Tasks
**A)** From the passage on pre-Christian Ireland, return the part that opens with the words containing "For concise Irish" and closes with "means ‘new stone’.", copied exactly.
**B)** According to the passage on pre-Christian Ireland, what does the word "Neolithic" literally mean?

Extract
The nomadic people who occupied Ireland who would become the first farmers during the late stone age. They like the Celts who arrived during the Iron Age were polytheistic. This means that they worshipped many Gods including versions of the Tuatha de Danann, Ireland’s most ancient race. They also celebrated pagan festivals such as Imbolc (to mark the Spring Equinox) Bealtaine (a Summer harvest festival), Lunasa (celebrated in August after the harvest), and Samhain (modern day Halloween!). Many traditions and customs from Samhain can be observed in modern day Halloween. You can read about them in our article about Ireland’s history behind Halloween traditions.
For concise Irish art facts and history suitable for Leaving Cert art history history essays we would recommend also checking out ‘Art History by Deirdre Morgan‘, its a great guide containing the facts and necessary diagrams for student revision!
Looking for quick information on Pre-Christian Ireland? why not skip ahead to our handy list of FAQ’s:
The Stone Age in Ireland
During the Stone Age art was made for religious purposes using stone tools (usually flint) to carve out designs on stone.
The Neolithic Stone Age was the most recent period of the Stone Age, and the period in which the earliest known pieces of art can be found in Ireland. Neolithic literally means ‘new stone’.
The function of Stone Age art was primarily for religious purposes such as decorating tombs. There are 3 different types of ancient tombs found around Ireland; a portal dolmen, a court cairn and a passage tomb.
A Portal Dolmen is a very distinctive type of burial ground. A large cap stone is place at an angle on two or more standing stones, resembling a tripod like structure. Originally a small mound of stones or a cairn was placed around the structure to achieve a level appearance.
The stones have since eroded away leaving the structure as we know it today. In some cases the stones may have been removed intentionally though we can’t say for certain.
The Court Cairn is a two part mound, containing a burial chamber inside the tomb and a gallery outside. It is thought that the gallery outside was held for religious ceremonies.
While these structures are very interesting they don’t generally contain any stone carvings, which is why we will spend the majority of the section on the stone age discussing passage tombs.

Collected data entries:

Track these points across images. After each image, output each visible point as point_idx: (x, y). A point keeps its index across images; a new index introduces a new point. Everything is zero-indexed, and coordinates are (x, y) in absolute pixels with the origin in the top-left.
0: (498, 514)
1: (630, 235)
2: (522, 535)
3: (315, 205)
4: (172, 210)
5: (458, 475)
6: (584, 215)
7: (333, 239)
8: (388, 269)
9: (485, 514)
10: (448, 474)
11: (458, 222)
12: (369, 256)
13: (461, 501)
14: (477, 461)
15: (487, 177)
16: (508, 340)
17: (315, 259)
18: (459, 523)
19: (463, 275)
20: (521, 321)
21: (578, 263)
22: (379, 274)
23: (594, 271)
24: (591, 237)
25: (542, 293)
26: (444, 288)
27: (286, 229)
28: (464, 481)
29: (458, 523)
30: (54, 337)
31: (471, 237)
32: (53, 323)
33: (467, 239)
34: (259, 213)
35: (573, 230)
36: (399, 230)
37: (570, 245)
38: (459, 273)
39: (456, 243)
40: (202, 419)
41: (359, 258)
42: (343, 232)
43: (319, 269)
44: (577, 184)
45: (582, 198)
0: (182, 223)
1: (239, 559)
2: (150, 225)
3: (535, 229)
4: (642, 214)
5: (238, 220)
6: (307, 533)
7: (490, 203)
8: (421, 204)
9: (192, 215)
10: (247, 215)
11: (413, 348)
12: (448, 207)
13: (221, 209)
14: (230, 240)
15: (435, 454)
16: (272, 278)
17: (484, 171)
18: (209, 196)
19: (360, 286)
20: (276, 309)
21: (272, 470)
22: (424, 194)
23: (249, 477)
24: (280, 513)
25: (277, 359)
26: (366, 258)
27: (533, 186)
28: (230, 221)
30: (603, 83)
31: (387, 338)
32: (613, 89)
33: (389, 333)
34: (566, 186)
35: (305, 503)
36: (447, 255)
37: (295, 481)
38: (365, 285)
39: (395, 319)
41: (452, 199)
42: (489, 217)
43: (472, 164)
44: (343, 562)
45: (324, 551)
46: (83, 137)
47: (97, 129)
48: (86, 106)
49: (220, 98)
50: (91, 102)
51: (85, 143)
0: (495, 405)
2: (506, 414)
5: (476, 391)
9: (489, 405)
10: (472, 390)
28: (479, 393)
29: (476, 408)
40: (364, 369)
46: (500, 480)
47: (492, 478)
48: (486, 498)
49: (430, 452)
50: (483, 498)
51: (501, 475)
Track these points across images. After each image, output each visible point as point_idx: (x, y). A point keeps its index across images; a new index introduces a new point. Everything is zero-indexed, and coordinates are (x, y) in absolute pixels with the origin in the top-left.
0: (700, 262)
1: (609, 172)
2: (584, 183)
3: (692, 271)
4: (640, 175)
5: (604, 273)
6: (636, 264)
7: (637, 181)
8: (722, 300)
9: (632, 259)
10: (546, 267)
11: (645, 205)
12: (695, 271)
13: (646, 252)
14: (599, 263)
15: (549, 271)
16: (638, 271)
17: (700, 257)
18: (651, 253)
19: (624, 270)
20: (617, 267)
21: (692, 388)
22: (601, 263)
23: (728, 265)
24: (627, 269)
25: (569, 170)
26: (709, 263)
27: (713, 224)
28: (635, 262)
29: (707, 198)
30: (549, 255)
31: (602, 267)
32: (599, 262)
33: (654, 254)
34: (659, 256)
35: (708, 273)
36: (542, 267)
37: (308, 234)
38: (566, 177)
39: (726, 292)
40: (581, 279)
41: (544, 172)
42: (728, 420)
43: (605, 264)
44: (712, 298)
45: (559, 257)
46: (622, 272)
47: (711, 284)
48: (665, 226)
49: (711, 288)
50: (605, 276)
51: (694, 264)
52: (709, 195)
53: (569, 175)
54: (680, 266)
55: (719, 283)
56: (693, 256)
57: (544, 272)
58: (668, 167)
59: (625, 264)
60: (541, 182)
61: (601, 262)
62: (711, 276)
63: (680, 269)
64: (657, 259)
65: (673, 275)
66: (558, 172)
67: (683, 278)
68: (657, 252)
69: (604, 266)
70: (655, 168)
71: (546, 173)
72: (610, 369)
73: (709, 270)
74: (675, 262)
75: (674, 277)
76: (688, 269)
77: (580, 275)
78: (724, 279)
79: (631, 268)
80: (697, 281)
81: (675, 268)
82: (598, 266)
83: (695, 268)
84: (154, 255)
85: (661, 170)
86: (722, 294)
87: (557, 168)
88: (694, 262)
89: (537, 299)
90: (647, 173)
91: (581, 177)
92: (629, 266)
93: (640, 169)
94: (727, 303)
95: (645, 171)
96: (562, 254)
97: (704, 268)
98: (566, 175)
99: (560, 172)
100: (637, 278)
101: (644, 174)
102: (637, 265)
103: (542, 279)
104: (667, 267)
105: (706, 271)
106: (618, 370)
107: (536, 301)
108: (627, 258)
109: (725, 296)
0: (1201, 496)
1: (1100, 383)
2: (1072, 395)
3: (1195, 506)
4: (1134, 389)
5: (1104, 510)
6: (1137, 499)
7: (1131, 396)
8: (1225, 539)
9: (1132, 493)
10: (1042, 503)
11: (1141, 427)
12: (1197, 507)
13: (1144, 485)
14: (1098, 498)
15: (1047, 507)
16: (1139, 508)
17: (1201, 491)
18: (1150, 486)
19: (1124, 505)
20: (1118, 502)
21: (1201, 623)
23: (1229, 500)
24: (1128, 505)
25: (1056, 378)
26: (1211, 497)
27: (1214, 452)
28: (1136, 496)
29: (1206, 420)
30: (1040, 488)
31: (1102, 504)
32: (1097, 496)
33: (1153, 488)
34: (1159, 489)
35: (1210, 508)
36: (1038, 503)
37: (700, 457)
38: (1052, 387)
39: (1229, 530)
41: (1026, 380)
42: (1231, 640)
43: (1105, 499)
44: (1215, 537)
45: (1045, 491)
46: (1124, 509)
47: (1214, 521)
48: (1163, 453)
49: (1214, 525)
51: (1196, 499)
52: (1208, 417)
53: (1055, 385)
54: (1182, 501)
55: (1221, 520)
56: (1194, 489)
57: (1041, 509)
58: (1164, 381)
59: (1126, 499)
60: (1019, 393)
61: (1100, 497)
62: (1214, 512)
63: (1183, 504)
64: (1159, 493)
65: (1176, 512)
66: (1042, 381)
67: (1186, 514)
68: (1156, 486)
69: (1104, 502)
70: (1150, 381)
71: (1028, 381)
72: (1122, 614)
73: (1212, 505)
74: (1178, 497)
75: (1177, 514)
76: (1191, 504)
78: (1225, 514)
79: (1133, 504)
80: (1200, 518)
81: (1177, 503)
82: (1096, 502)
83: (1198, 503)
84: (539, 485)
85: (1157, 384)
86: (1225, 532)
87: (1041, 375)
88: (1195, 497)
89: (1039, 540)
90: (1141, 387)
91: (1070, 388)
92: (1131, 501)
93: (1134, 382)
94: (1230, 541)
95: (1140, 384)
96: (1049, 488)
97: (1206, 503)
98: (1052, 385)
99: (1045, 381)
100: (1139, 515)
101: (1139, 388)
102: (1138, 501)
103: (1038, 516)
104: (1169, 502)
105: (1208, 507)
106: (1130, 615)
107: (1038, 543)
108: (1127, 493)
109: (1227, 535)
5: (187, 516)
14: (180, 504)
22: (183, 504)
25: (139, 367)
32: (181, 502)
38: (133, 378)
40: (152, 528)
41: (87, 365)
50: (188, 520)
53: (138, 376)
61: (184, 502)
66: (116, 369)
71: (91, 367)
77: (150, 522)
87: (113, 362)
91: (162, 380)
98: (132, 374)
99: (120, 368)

Task-by-task outputs
**A)**
For concise Irish art facts and history suitable for Leaving Cert art history history essays we would recommend also checking out ‘Art History by Deirdre Morgan‘, its a great guide containing the facts and necessary diagrams for student revision!
Looking for quick information on Pre-Christian Ireland? why not skip ahead to our handy list of FAQ’s:
The Stone Age in Ireland
During the Stone Age art was made for religious purposes using stone tools (usually flint) to carve out designs on stone.
The Neolithic Stone Age was the most recent period of the Stone Age, and the period in which the earliest known pieces of art can be found in Ireland. Neolithic literally means ‘new stone’.

**B)** It literally means "new stone."